The output should be all lines of the entries below in which the word "System" occurs.

**Records to process:**
::::

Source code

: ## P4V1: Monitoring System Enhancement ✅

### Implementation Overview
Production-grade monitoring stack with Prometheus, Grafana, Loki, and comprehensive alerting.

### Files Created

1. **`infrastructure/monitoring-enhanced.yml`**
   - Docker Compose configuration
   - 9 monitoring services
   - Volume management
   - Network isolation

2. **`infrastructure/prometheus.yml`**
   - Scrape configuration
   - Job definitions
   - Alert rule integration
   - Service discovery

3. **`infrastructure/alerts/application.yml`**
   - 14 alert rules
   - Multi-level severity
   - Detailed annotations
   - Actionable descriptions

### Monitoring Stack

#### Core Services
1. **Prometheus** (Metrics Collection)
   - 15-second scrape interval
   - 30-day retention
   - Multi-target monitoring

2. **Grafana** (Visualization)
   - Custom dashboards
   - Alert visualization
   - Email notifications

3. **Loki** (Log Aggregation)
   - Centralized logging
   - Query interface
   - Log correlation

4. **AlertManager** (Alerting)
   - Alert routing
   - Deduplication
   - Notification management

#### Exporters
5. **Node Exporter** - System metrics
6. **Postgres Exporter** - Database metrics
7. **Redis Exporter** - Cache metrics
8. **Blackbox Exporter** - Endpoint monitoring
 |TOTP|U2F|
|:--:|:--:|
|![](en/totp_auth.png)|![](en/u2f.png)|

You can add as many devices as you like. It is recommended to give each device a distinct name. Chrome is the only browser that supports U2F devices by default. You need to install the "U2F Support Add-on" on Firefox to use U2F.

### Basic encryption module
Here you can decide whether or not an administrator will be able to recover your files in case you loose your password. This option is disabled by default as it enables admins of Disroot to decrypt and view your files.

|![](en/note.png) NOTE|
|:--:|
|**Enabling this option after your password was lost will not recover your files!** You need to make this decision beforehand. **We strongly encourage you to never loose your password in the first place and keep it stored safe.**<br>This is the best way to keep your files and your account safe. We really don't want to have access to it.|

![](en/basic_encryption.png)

::::

**Response box:**
: ## P4V1: Monitoring System Enhancement ✅
5. **Node Exporter** - System metrics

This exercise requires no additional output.